As Finland takes the first steps in applying for NATO membership, the small brewery has launched a new NATO-brand beer.
Dubattuna Otan (French version of NATO), the beer’s blue label features a cartoon character dressed in a metal armor suit adorned with a compass of the NATO flag.
"In the past, we have not taken much of a stand on political issues. Now, however, most Finns are behind the NATO decision. That’s why we dared to take such a step, and it really didn’t take much courage, we just decided to do it," CEO of the company Petteri Vänttinen said.
The company had been considering launching NATO beer for some time, but the final decision was made over the weekend when it became clear that Finland was officially applying for membership in the military alliance.
"We would not have done it if we did not believe it would be good for Finland and for Finland’s security." Vänttinen explained and stated that it is easy for small breweries to make quick decisions.

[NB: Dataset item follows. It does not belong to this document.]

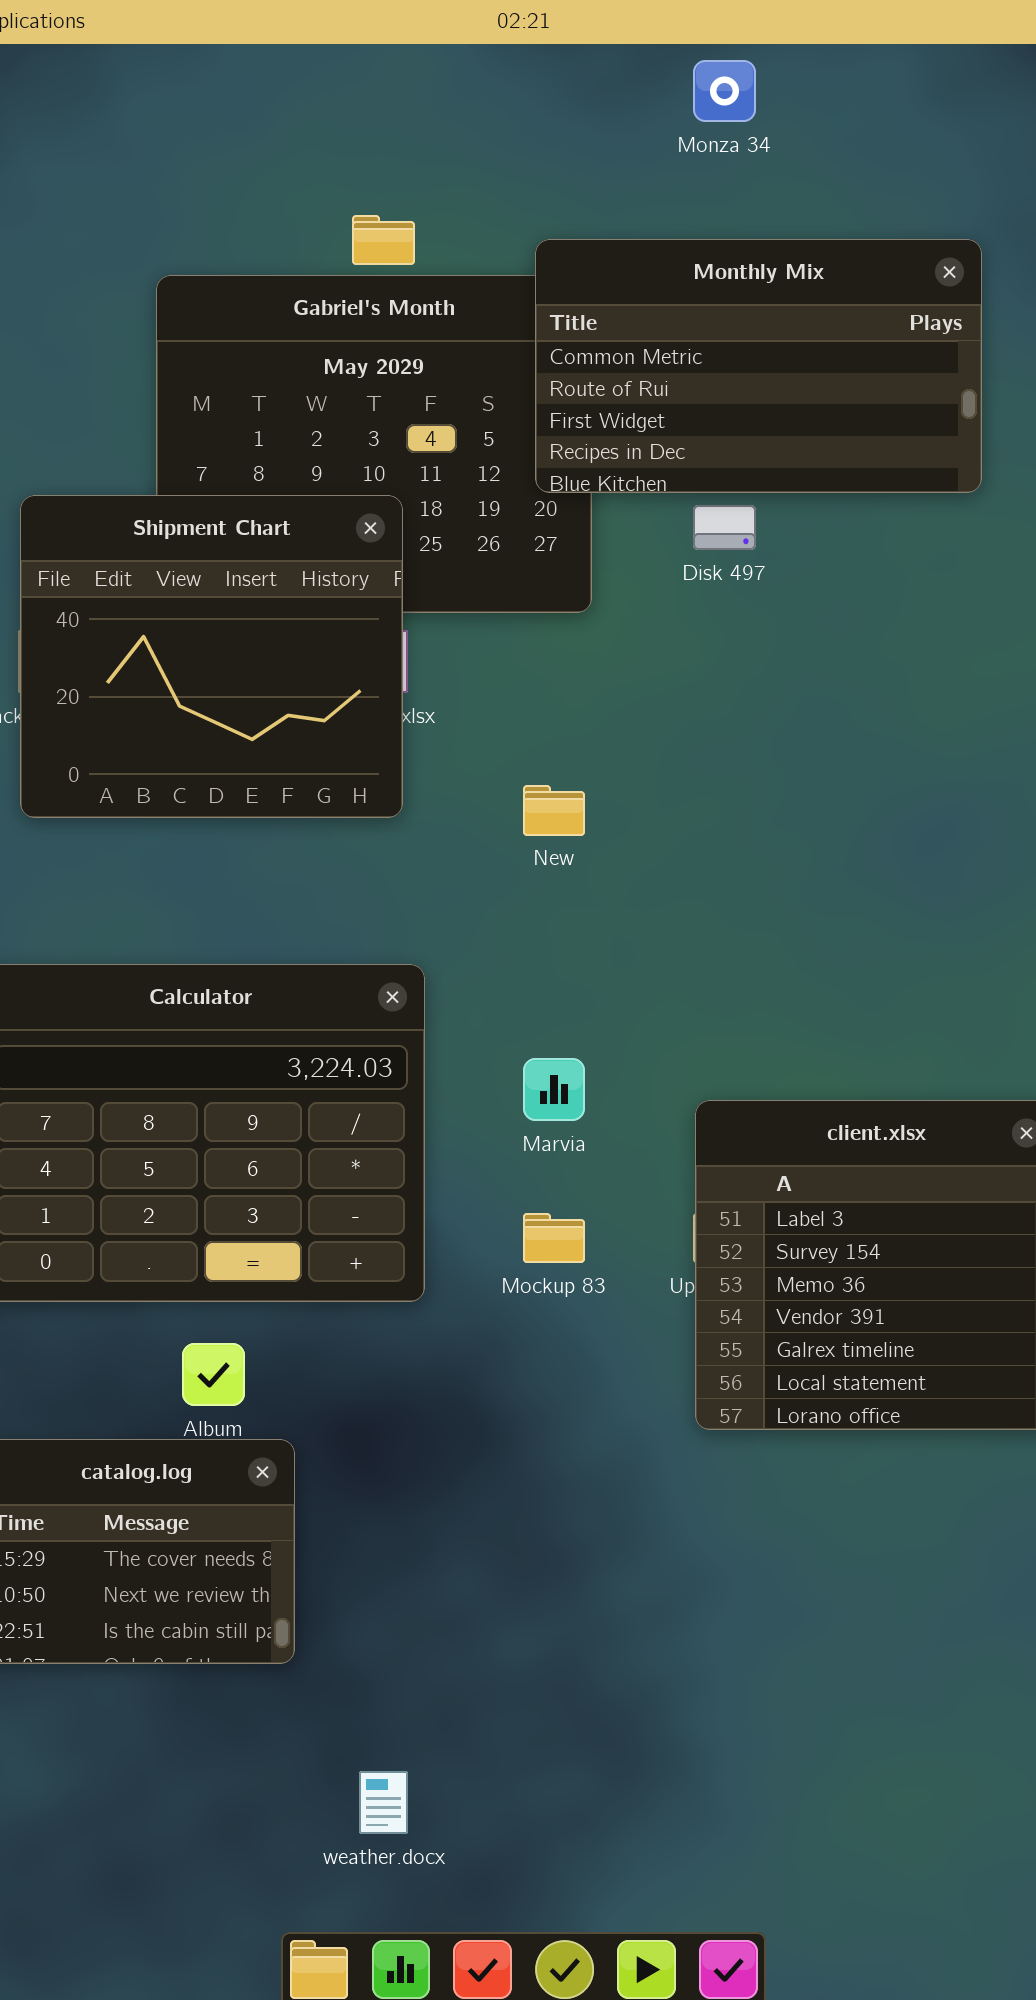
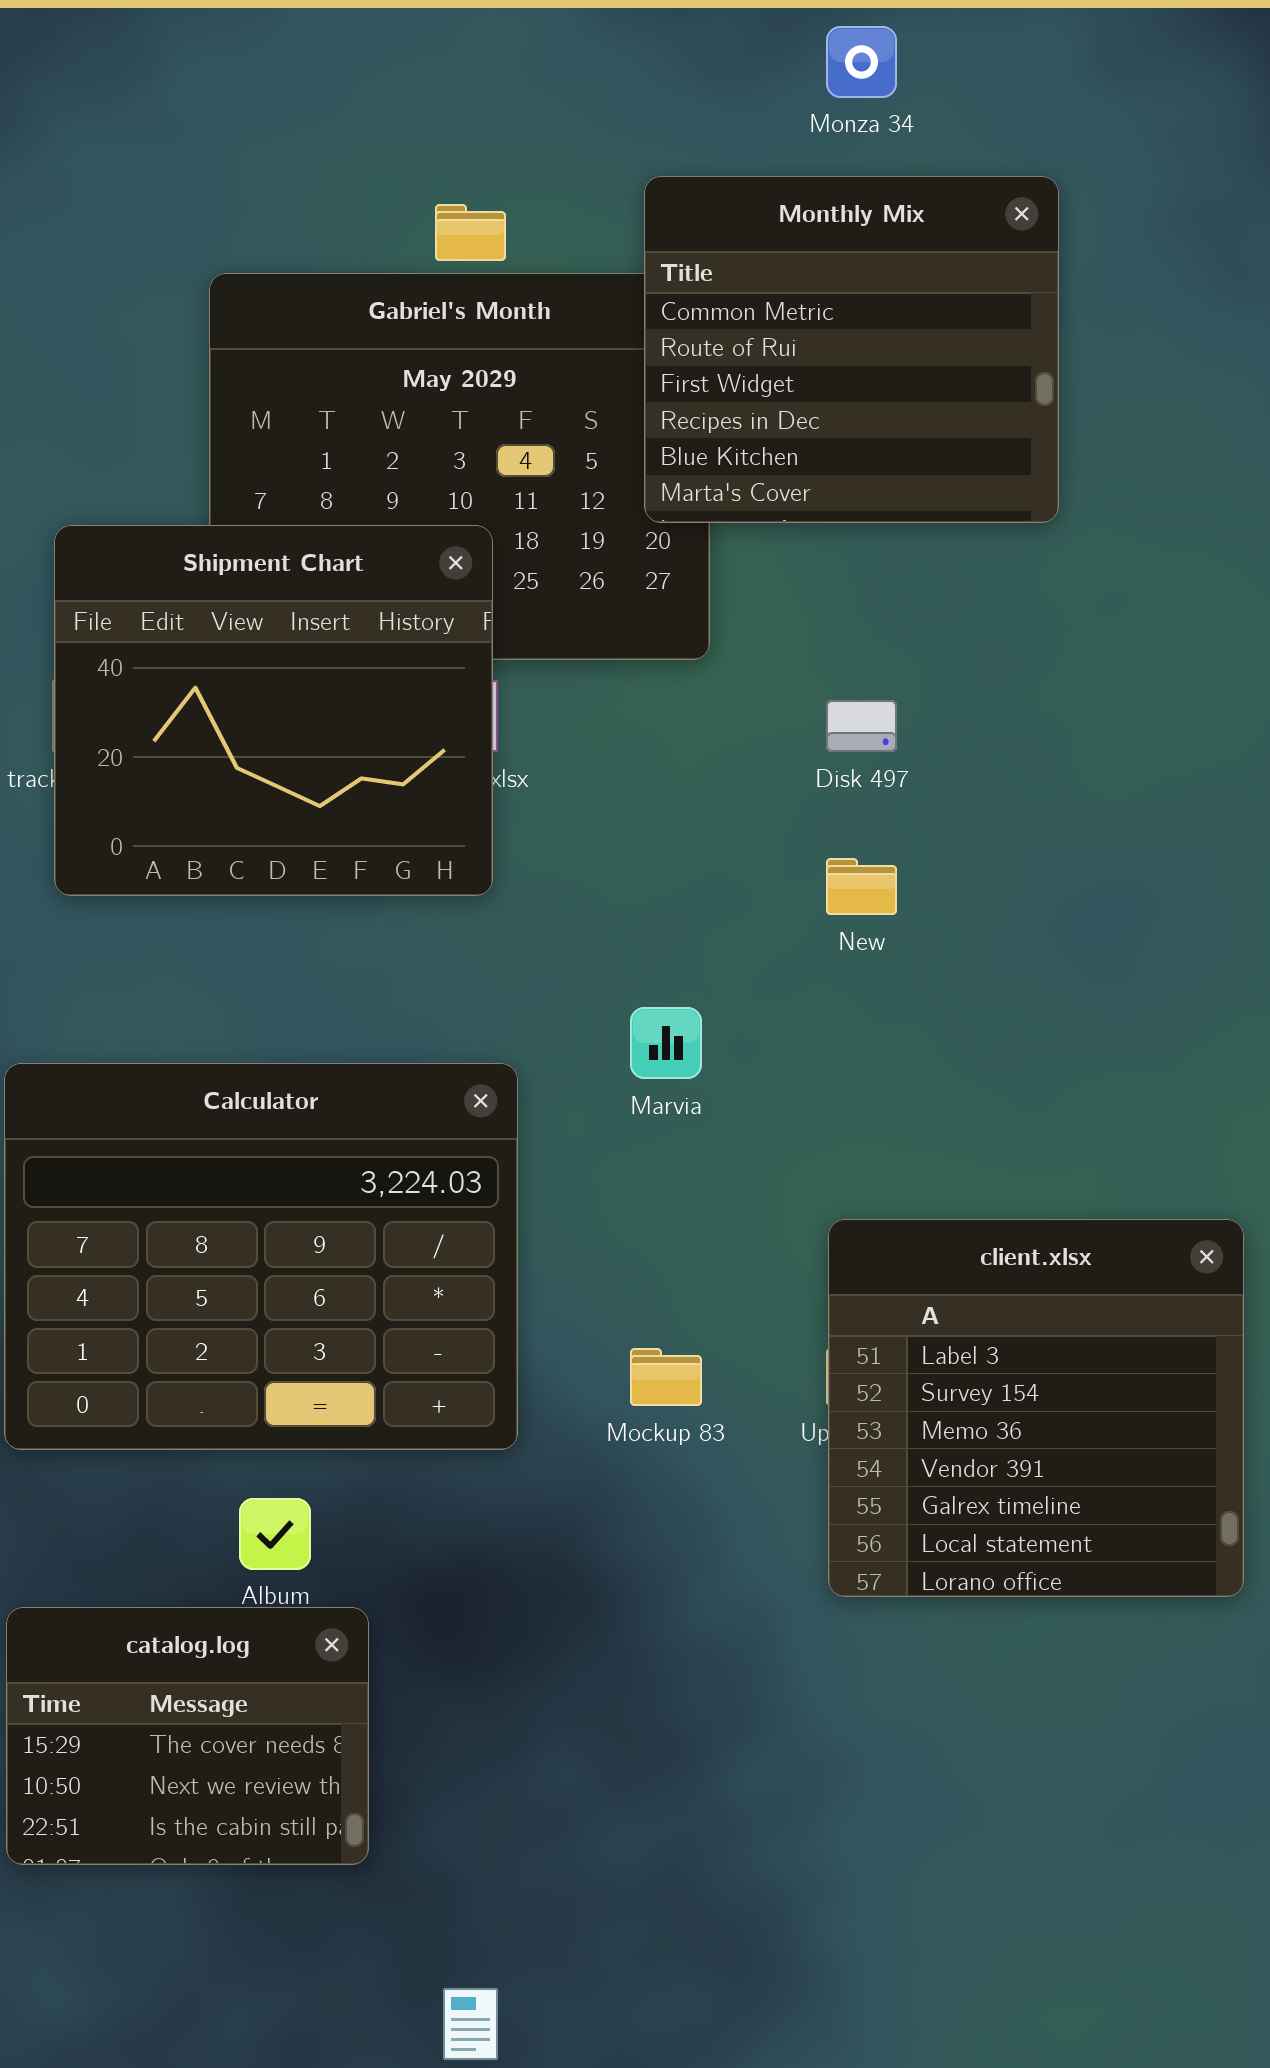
Monthly Mix: [535,239,982,493] -> [644,176,1059,523], resized
Disk 497: [693,505,756,550] -> [826,700,897,752], moved
New: [523,785,585,836] -> [826,858,897,915], moved
Marvia: [523,1058,585,1121] -> [630,1007,702,1079], moved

The brewery’s location in Savonlinna also contributed to the birth of NATO beer, as the southeastern city was bombed by Russian planes during World War II. Vänttinen said his grandmother still remembers the bombs that exploded in the center.
"We hope that after the NATO decision, such events will never have to be seen again in Savonlinna or Finland." Vänttinen said.
The company’s new beer has attracted a lot of interest from merchants and restaurants.
"The phone has been ringing all morning and people have asked “when can you deliver?”" he explained. "It’s pretty wild."
Riikka-Maria LemminkiThe director of Marketing Finland said that he had no information about other marketing campaigns under the NATO brand in Finland. But he likes the idea.
"Most people are like-minded NATO, so I think marketers will stick to it," he said, pointing out that small businesses are able to move faster than their big competitors because they don’t have to think about their decisions from all angles.
However, the French name of the beer “Otan” could in theory be problematic for Finland’s strict alcohol marketing policy, as the Finnish word means "I will have."
"There is a little gray area there. A lawyer or communications agent should probably look at where the limit is – do you want to say that NATO is French or do you encourage people to drink beer," Lemminki pointed out.